In the midst of those days where I immersed myself into my hobbies more than ever before, I fell asleep in the courtyard once. Although the weather had grown dull and gloomy since the demon king’s return, it was surprisingly nice that day, so my wet nurse had taken me out from the room I kept myself holed up in. I had fallen asleep on the bench right under the shade of a tree, the one where me and him would sit and read when we were younger.
The soft wind felt pleasant, and my sleep-deprived eyelids were quickly shut.
And then, I had a dream. A dream about the 『past』 world. At an intersection where cars passed by, I was the only one standing still, petrified and unable to move. Many people passed by here and there. I was searching for someone. Many people moved quickly past me, with black hair that I can’t see these days anymore. Black, black, black. Even though there were so many people with black hair, I couldn’t find the black hair I was searching for. It was nowhere.

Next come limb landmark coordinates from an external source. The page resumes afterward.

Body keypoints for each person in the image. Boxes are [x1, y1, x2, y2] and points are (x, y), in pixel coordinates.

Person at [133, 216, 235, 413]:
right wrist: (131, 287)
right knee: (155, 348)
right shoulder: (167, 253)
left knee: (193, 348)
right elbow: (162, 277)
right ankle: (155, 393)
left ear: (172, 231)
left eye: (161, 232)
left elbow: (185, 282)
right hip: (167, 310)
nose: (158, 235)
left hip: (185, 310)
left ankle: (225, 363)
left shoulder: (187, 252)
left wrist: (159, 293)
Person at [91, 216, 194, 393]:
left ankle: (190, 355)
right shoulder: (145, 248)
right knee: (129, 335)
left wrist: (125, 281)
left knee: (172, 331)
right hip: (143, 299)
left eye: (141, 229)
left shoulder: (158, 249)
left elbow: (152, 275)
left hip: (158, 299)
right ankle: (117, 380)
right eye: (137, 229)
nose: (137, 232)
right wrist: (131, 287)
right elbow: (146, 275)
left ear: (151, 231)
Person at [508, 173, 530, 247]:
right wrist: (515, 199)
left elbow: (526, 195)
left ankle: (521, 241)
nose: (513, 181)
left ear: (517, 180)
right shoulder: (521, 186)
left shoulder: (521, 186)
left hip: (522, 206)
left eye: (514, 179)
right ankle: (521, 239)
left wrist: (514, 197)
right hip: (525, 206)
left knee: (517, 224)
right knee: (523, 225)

Not in the 『present』 world, not in the 『past』 world, not anywhere anymore.
I woke up then, leaning on the back of the bench. I sat up straight, steadying my breaths — I’d unconsciously started breathing violently. The sun had been shining brightly before I fell asleep, but now it was once again covered by clouds. The wind turned the pages of the book I had open in my lap, and I couldn’t tell at which page I’d stopped reading.

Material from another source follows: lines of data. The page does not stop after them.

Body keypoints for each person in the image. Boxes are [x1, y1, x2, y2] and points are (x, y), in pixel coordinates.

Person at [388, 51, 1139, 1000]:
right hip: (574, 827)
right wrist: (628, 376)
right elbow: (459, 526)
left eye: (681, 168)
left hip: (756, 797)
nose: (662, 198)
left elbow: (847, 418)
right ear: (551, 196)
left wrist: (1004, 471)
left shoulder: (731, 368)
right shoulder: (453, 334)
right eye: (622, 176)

I’d fallen asleep like this once before too, on this bench. The only definite difference was that that time, when I woke up, that man was sitting next to me.
I realized I’d been leaning my head on his shoulder and grew flustered, thanking him. He simply let out a piercing sigh. I slowly realized his black robe was draped across me, and he sounded surprised as he said that.
「Even if it’s warm outside, it’s going to be chilly in the evening. Do you want to catch a cold?」
When I said I didn’t, he shrugged as if to say, ‘I don’t know about that.’ I thanked him for lending me his robe and his shoulder, and he said the same words he’d said once, 「It’s not a big deal,」 with a very difficult to describe expression on his face.
I could see his black hair at an even closer point-blank range when he sat beside me. That glossy black hair, so splendid I was jealous of it. Even though everyone around him shunned that black hair, it was important to me. Now it wasn’t because the 『past』me was used to seeing it in the 『past』 world or anything. That reason somehow vanished in the blink of an eye. It became important to me and I yearned for it because it was his hair, that was all. It seems I only realized this once I lost it.
Losing it made me realize he was the only one with that black hair. Wasn’t it too late to realize that now?
My bookmark lightly fell from the book on my lap to the ground. I’d taken one of the daisies he’d gifted me in return for the woodsorrel-embroidered handkerchief and turned it into a pressed flower bookmark. As I leaned over to pick it up, my vision grew blurry.
The last meaning of the daisies he’d given me in response to my woodsorrel was ‘I have the same feelings as you do.’ The promise we’d made without words had now broken. Even if another ‘Black Haired One’ appeared, I’d never be granted a chance to see the black hair I longed for again.
As I thought that, tears that should have been dried up by now spilled across my cheeks again.